More than 16 million people have viewed the music video for “Kana Yaari” on YouTube. Eva B raps about the betrayal of a love interest wearing a bright orange hijab in the video. The artist, however, has avoided celebrity status, unlike the other artists in the series.
“It is strange to live two lives. People know me, but at the same time they don’t really know me,” she said. She finds it amusing to nod in agreement if she hears someone discussing Eva B’s latest track in a cafe or at a friend’s wedding. Sometimes, she claims that people recognize her from her eyes, but she always denies being the person she is on stage.
“I’m ok with what I am. But, I can’t handle everybody,” she says, referring to the media and fans’ attention she would otherwise receive.
Her Muslim identity requires her to wear a hijab.
Most women in Pakistan, a Muslim-majority nation, wear a hijab covering. However, very few female music artists are wearing full clothing in the local pop culture. So when approaching studios for the first time, industry producers and managers are often left “astonished.”, she said.
“They reacted like ‘what is this?’,” she said. “But then everything soon became normal.”
For Eva B, her hijab has always been an integral part of her Muslim identity and defined her role as a rapper.
“These days I wear more stylish clothes for the music videos so I stand out. But even then I always wear my hijab,” she said, adding that she sometimes swaps the face veil for a pandemic-era mask.
Seeing a woman in a hijab in mainstream media is welcomed
However, she has grown weary of the conversations concerning how she dresses.
“The media has focused on my hijab rather than me… they do it for hype,” she said. “It’s normal in my society. Don’t let it be breaking news.”
In addition, she enjoys reading the stream of Instagram messages from girls and women. The appearance of a woman in a hijab in mainstream media attracts women’s attention worldwide.
“I feel happy that I inspire them… that they feel proud of me,” she said.
Nonetheless, she says, as a woman rapper in a hijab, she is at risk of criticism for not being “a good girl.”
“There is nothing harmful in what I am doing, I openly sing songs and there is nothing bad in that.”
Growing up in Lyari: Eva B
Eva B grew up in Lyari, a gang-infested neighborhood in Karachi that has long been plagued by poverty and violence. Once considered one of Pakistan’s most dangerous areas, it has since inspired a generation of artists and created a thriving hip-hop scene.
Its closeness to the sea and its history of smuggling set apart Karachi’s majority Balochi neighborhood for its violent past and criminal activity, even by Pakistani norms. However, the level of violence has decreased. In addition, an increase in security has led to greater creativity. The neighborhood is now firmly tied to its legacy of producing top footballers, iron-chinned boxers, and ethical rappers.

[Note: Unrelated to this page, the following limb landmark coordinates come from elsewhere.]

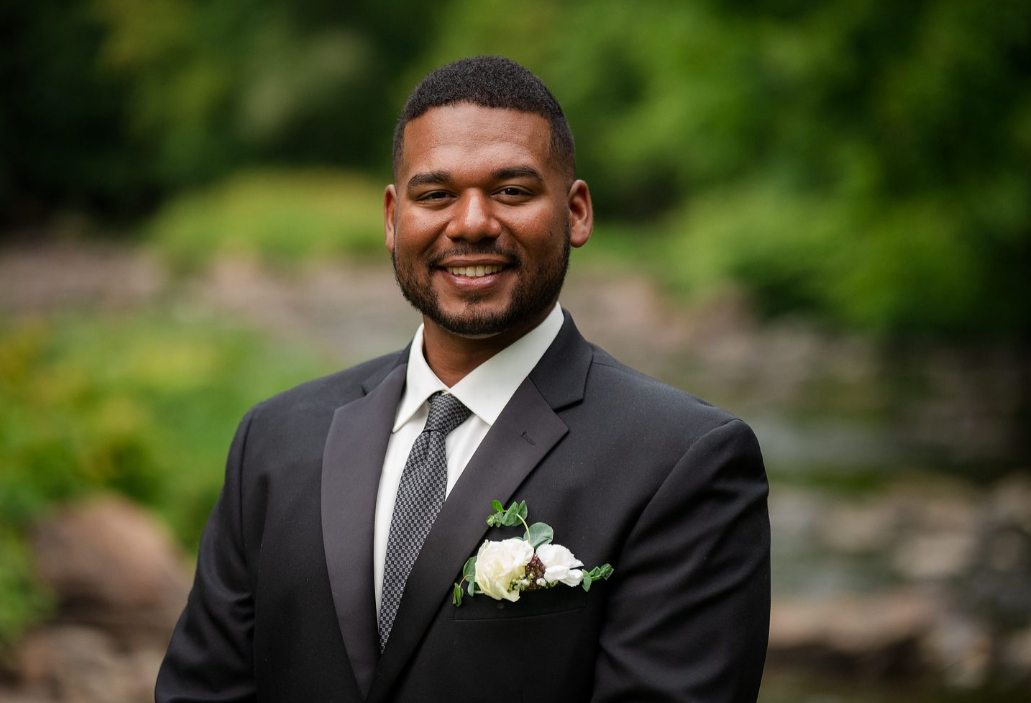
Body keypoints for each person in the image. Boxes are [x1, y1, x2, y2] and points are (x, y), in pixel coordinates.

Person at [156, 56, 770, 703]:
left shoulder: (682, 460)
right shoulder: (275, 439)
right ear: (392, 218)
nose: (472, 222)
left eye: (511, 191)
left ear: (576, 212)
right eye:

“We didn’t attend any prestigious music schools, we learned everything ourselves, driven by our passion. So I keep highlighting Lyari and I’m proud of it,” she said.
Lyari’s rise to prominence in hip hop is similar to the genre’s birth in New York City’s Bronx borough decades ago. The style of music is defined mainly by street performances and lyrics that concern social ills and urban ghetto life.
In addition, Eva B speaks candidly about the hardships women face in Pakistan. There is also a vast inequality in wealth in the country and a sensitive issue of crime locally.
Among her favorite songs, “Bayani Rog,” in her native Balochi language, tells the story of her journey from a shy, nervous teenager to the confident, honest woman she is today.
“I realized that keeping silent won’t work, so I better speak up,” she said.